SDG&E and the charger providers will have enough granular control of the charging equipment to manage it in response to grid needs, he said. Users would opt in and register their charge needs so the program would be less interactive at the driver level, but there would be charger-grid interactivity.
The program would test the contributions of EVs in slowing demand at peak periods and shifting the load from the early evening demand peak to the midday supply peak when renewables are in excess, Friedland explained. “EV charging would then be helping utilities sell electricity in a smarter way.”
SCE’s program was planned from the outset to have a pilot phase and to have the chargers supplied by third party providers.

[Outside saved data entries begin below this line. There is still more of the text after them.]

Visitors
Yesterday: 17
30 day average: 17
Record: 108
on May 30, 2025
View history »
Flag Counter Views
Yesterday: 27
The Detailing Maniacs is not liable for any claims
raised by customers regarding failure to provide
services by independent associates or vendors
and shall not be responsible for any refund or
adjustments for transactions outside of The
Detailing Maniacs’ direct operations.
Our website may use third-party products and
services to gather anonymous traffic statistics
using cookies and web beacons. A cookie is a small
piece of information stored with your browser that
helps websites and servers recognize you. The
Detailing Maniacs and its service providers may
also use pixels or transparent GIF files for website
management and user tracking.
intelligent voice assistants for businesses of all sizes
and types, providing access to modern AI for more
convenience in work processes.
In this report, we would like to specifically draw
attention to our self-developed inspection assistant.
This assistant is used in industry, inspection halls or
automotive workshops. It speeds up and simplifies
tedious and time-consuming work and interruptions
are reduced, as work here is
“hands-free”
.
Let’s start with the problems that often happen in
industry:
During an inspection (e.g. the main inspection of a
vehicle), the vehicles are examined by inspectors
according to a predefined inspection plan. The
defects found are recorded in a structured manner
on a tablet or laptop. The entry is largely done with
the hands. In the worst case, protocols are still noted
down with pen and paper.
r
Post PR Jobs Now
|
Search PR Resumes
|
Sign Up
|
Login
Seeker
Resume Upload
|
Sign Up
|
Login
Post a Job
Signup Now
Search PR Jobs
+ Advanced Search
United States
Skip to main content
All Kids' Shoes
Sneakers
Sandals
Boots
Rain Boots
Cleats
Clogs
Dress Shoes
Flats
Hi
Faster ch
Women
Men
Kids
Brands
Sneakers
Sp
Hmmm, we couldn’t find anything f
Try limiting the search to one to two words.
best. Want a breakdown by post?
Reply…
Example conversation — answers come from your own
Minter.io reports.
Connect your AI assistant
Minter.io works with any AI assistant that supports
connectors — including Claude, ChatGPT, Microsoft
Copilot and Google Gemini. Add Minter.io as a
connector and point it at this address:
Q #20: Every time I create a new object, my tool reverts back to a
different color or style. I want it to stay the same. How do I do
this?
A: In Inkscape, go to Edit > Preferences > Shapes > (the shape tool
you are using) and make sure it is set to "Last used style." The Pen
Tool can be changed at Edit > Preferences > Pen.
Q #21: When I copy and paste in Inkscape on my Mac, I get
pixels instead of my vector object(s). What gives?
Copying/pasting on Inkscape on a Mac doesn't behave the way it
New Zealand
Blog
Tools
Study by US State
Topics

“It was always a more market-based program and the customer was always more responsible for understanding and responding to price signals,” Friedland said. “That’s probably why their settlement proceeding has been the shortest.”
What's ahead for PG&E
Meanwhile, PG&E’s program initially called for the utility to own all the infrastructure with the goal of deploying a lot of chargers quickly, Friedland said. “Now it looks like there is pressure to include third parties.”
In its September filing, CPUC commissioners directed the utility to file a new proposal by Oct. 12 that includes a pilot project of no more than 2,510 charging stations deployed over 24 months or less. It also called for a transition period of at least 18 months for the CPUC to evaluate data on the program.
Regulators aim to make a final decision on the PG&E EV charging program in June 2016.
Editor's note: A previous version of this article stated that the San Diego Gas & Electric’s EV proposal is one-year pilot. That is incorrect. SDG&E’s proposal is a five-year roll-out instead of an initial pilot. The article also incorrectly stated the involvement of solar companies. Third parties will be involved in the proposal, but won’t own the charging equipment.